Un retard qui en dit long sur la nature des résultats
vendredi 8 août 2008 par Mamadou Senou
Selon notre source, proche du ministère en charge de cette évaluation, les travaux du secrétariat (calculs des notes) seraient achevés depuis une dizaine de jours.
Qu’est-ce qui explique le retard qui plonge les candidats dans l’impatience ?
L’année scolaire 2007-2008 a été sans précédent dans l’histoire de l’école de notre pays. L’Etat, en conflit avec les professeurs dans ce secteur, a préféré tout simplement les écarter de la surveillance et de la correction de toutes les épreuves (compositions et examens de fin d’année).
Après un mois déjà, les résultats du baccalauréat sont toujours attendus, d’où l’inquiétude, l’impatience des parents d’élèves, lycéens et de tous les responsables de la question scolaire. Si l’année dernière, les autorités ont justifié le retard par la rétention des notes par les professeurs, cette année, c’est loin d’être le cas. Les professeurs titulaires n’ont pas participé au déroulement du baccalauréat. Alors pourquoi ce suspens, cette lenteur qui suscitent tant d’interrogations ? Selon les dernières informations qui nous sont parvenues, les résultats seraient déjà connus et se trouveraient en circulation dans les mains d’un certain nombre de responsables du ministère de l’enseignement secondaire et de la recherche scientifique.
La même source nous rapporte que certains candidats auraient déjà eu écho de leur résultat. Ledit résultat serait plus mauvais que toutes les années antérieures.
Il n’est un secret pour personne que les repêchages sont en cours depuis 1991. Ils sont le seul moyen de relever le taux d’admission aux environs de 30%. Depuis trois ans déjà, le phénomène prend une ampleur à la fois inquiétante et insultante pour l’image du Mali.
C’est la promotion d’une école de quantité au détriment de l’école de qualité que nous ont laissée, comme héritage, le père de l’Indépendance le Président Modibo Keïta et ses proches.
De 2005 à 2007, la moyenne de repêchage a été ramenée à huit (8), contrairement aux années précédentes où elle était de neuf (9).

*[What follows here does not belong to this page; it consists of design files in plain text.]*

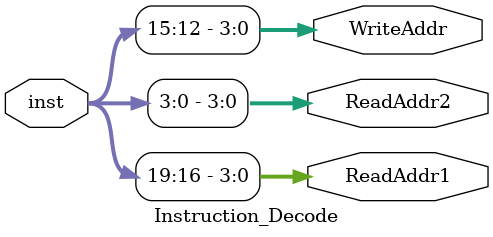
<source format=v>
module Instruction_Decode(
	input[31:0] inst,
	output reg[3:0] ReadAddr1,
	output reg[3:0] ReadAddr2,
	output reg[3:0] WriteAddr
	);
	

	always @ (*)
	begin
		ReadAddr1 = inst[19:16];
		ReadAddr2 = inst[3:0];
		WriteAddr = inst[15:12];
	end

endmodule

</source>
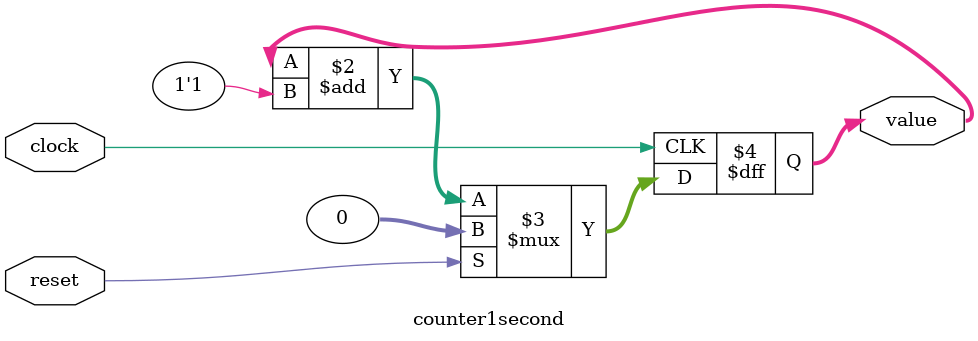
<source format=sv>
`timescale 1ns / 1ps
`default_nettype none

module counter1second (
	input  wire 		 clock,
	input  wire 		 reset,
	output logic [31:0] value
);

   always @(posedge clock)
	begin : mod4_counter
		value <= reset ? 0 : (value + 1'b1);
	end

endmodule
</source>
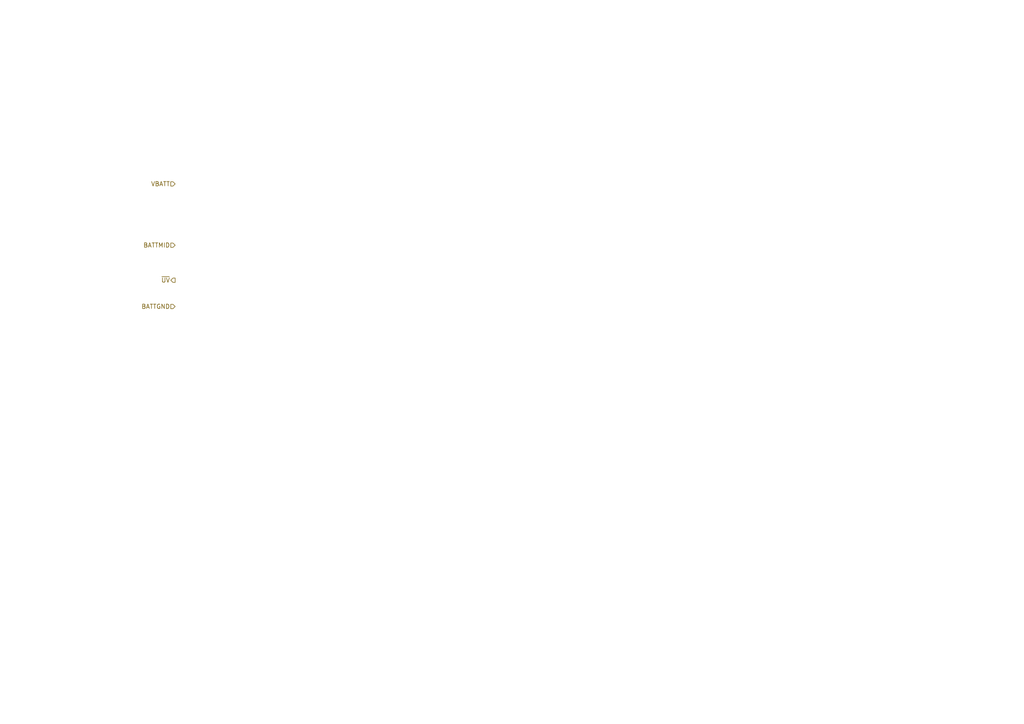
<source format=kicad_sch>
(kicad_sch
	(version 20250114)
	(generator "eeschema")
	(generator_version "9.0")
	(uuid "6fcce95b-f6cc-4bf2-aae7-52ee7fb15c5a")
	(paper "A4")
	(title_block
		(title "Li-Ion pack 4 cell")
		(date "2025-08-05")
		(rev "1.0")
		(company "Egill Milan Gunnarsson")
		(comment 1 "Author")
	)
	(lib_symbols)
	(hierarchical_label "~{UV}"
		(shape output)
		(at 50.8 81.28 180)
		(effects
			(font
				(size 1.27 1.27)
			)
			(justify right)
		)
		(uuid "4a3dd04f-a99f-4e31-a299-e5f654a18466")
	)
	(hierarchical_label "BATTGND"
		(shape input)
		(at 50.8 88.9 180)
		(effects
			(font
				(size 1.27 1.27)
			)
			(justify right)
		)
		(uuid "a6f97221-4eaa-4596-8891-eb73ca0de813")
	)
	(hierarchical_label "VBATT"
		(shape input)
		(at 50.8 53.34 180)
		(effects
			(font
				(size 1.27 1.27)
			)
			(justify right)
		)
		(uuid "dea149ec-b668-4736-81f4-df432c194d57")
	)
	(hierarchical_label "BATTMID"
		(shape input)
		(at 50.8 71.12 180)
		(effects
			(font
				(size 1.27 1.27)
			)
			(justify right)
		)
		(uuid "f7a1fd1d-229a-4954-89a1-1419e62c0533")
	)
)

</source>
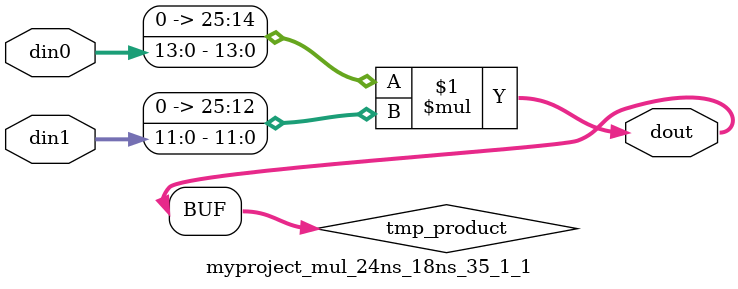
<source format=v>

`timescale 1 ns / 1 ps

  module myproject_mul_24ns_18ns_35_1_1(din0, din1, dout);
parameter ID = 1;
parameter NUM_STAGE = 0;
parameter din0_WIDTH = 14;
parameter din1_WIDTH = 12;
parameter dout_WIDTH = 26;

input [din0_WIDTH - 1 : 0] din0; 
input [din1_WIDTH - 1 : 0] din1; 
output [dout_WIDTH - 1 : 0] dout;

wire signed [dout_WIDTH - 1 : 0] tmp_product;










assign tmp_product = $signed({1'b0, din0}) * $signed({1'b0, din1});











assign dout = tmp_product;







endmodule

</source>
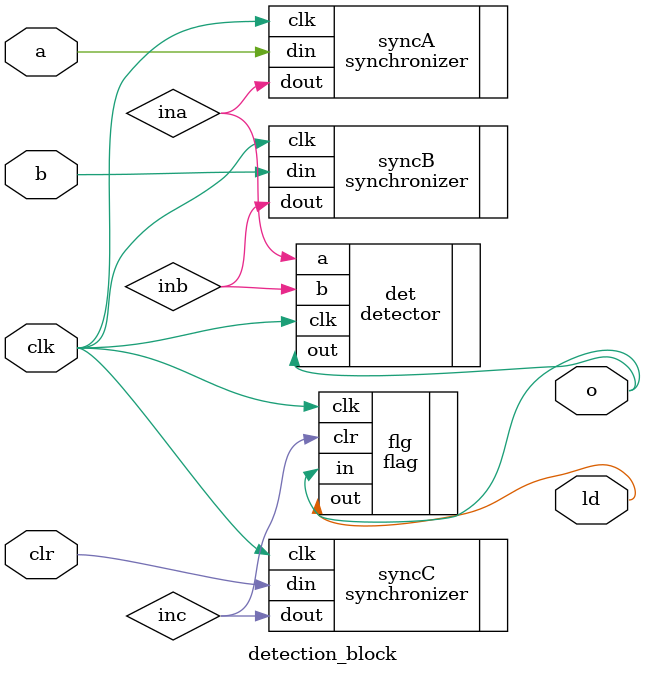
<source format=v>



module test_fpga(
    input  sys_clock,
    input  BTN,
    output LD0,
    output LD1,
    output LD2,
    output LD3,

    input  i0a,
    input  i0b,
    input  i1a,
    input  i1b,
    input  i2a,
    input  i2b,
    input  i3a,
    input  i3b,

    output o0,
    output o1,
    output o2,
    output o3    
);

detection_block dt0(
    .a(i0a),
    .b(i0b),
    .ld(LD0),
    .o(o0),
    .clr(BTN),
    .clk(sys_clock)
);
detection_block dt1(
    .a(i1a),
    .b(i1b),
    .ld(LD1),
    .o(o1),
    .clr(BTN),
    .clk(sys_clock)
);
detection_block dt2(
    .a(i2a),
    .b(i2b),
    .ld(LD2),
    .o(o2),
    .clr(BTN),
    .clk(sys_clock)
);
detection_block dt3(
    .a(i3a),
    .b(i3b),
    .ld(LD3),
    .o(o3),
    .clr(BTN),
    .clk(sys_clock)
);

endmodule

module detection_block(
    input a,
    input b,
    output ld,
    output o,
    input clr,
    input clk
);

    wire ina, inb, inc;

    synchronizer syncA(
        .clk(clk),
        .din(a),
        .dout(ina)
    );
    synchronizer syncB(
        .clk(clk),
        .din(b),
        .dout(inb)
    );
    synchronizer syncC(
        .clk(clk),
        .din(clr),
        .dout(inc)
    );
    detector det(
        .clk(clk),
        .a(ina),
        .b(inb),
        .out(o)
    );
    flag flg(
        .clk(clk),
        .in(o),
        .out(ld),
        .clr(inc)
    );
    
endmodule

</source>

Vu la particularité de l’année scolaire 2007-2008, il est à parier que les autorités scolaires ont fort à faire avec les résultats du baccalauréat.
Le seuil de repêchage ne serait-il pas ramené à sept (7) de moyenne ?
En tout cas, un malaise profond demeure.
La dégringolade de niveau dans les établissements publics a été aggravée par une politique laxiste de l’Etat qui met tout en œuvre pour cajoler les candidats. Dans ces conditions, il n’aurait pas fallu dénigrer le personnel enseignant en l’accablant de tous les péchés d’Israël.
L’Etat lui-même, au regard de sa politique de repêchage, ne distribue-t-il pas des diplômes politiquement transmissibles ?
Ne contribue-t-il pas à ternir l’image de notre école et à cultiver la paresse et la notion de sacrifice chez les élèves et étudiants ?
Ce phénomène sollicite l’implication de tous les citoyens pour la renaissance de l’école malienne, gage de tout développement. La politique de repêchage au baccalauréat dans notre pays est la cause flagrante de l’énorme embouteillage constaté dans nos facultés, particulièrement dans les facultés respectives de Bamako (FSJP ; FSEG) qui ressemblent à des dépotoirs tant les étudiants sont entassés les uns sur les autres.
En conclusion, il faut espérer que les travaux du forum dont les activités sont déjà entamées éclaircissent le ciel assez noirci de l’école malienne.